Judge J. Michael Wachs agreed to take over the program, Mulieri said.

Lawyers say Mulieri has a methodical, if grandfatherly, approach to cases, ever reluctant to cut off lawyers and litigants as they tell their story.

"We could argue, argue and argue and he would listen, listen and listen, and then make a decision," Cochran said.

Many attorneys say Mulieri is far more patient than they could be while remaining gentlemanly.

"He is a very deliberate judge, which frustrated some people. But he took it very seriously, what he was doing," said Leo P. Hylan, whose law office is in Pasadena.

Mulieri said the harried pace of District Court is wearing but that it allows a judge to make a big impact in someone's life quickly.

"It's when you think you helped somebody - that's the biggest high on the job," he said.

Every so often, he said, he's gotten a letter from a defendant who thanks him for a much-needed kick in pants that put an early end to what could have been a career as a criminal. Some notes, he said, came from people he had jailed. "They say they learned a lesson," he said.

The Georgia native moved to Annapolis as a child. He graduated from the University of North Carolina in 1960 and the University of Maryland School of Law in 1963.

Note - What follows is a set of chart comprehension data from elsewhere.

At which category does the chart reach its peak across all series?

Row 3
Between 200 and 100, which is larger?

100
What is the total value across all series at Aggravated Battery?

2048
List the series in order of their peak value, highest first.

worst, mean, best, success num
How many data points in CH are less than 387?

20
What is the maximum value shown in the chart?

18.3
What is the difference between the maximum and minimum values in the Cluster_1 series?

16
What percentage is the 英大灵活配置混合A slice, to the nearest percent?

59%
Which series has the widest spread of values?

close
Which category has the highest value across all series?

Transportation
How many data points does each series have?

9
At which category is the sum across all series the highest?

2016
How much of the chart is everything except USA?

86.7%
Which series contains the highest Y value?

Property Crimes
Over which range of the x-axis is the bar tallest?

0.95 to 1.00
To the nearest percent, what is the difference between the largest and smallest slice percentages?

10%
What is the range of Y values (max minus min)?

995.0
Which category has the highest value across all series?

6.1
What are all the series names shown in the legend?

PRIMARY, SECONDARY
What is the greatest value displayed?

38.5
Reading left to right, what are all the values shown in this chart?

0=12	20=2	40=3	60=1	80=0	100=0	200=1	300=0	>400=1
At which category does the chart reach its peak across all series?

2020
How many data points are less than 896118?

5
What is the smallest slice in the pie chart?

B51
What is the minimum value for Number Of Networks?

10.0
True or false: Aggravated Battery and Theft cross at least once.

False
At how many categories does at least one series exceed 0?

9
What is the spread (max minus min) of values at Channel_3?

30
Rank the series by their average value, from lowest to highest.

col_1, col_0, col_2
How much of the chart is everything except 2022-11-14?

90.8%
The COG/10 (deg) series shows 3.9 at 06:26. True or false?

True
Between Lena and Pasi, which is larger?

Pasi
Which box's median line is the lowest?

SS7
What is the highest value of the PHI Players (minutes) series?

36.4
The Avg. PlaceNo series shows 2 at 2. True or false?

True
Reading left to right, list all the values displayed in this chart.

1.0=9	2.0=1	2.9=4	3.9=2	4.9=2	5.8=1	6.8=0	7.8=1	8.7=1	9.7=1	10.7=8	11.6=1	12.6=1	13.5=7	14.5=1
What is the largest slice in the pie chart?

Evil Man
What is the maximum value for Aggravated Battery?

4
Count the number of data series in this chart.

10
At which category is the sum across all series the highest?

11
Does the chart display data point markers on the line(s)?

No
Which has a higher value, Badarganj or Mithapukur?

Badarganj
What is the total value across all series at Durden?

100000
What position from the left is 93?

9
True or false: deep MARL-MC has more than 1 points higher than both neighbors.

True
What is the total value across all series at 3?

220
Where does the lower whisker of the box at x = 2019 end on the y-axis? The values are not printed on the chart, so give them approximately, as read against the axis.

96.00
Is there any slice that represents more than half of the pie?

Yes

After six months in the Army, he decided not to go into a judge advocate program and instead returned to civilian life. He worked as an assistant county attorney and assistant prosecutor before joining a private practice and later establishing his own firm. He became a judge in 1991.

Now he's looking to buy a used piano so he can take lessons, to study Italian and to improve his golf game while juggling visits with his grandchildren. But in his two weeks of retirement, Mulieri has already been back to fill in at his old job.

O'Malley spokesman Sasha Leonhardt said the judicial nominating commissions would be named "soon." A commission is chosen to cover each court area in the state.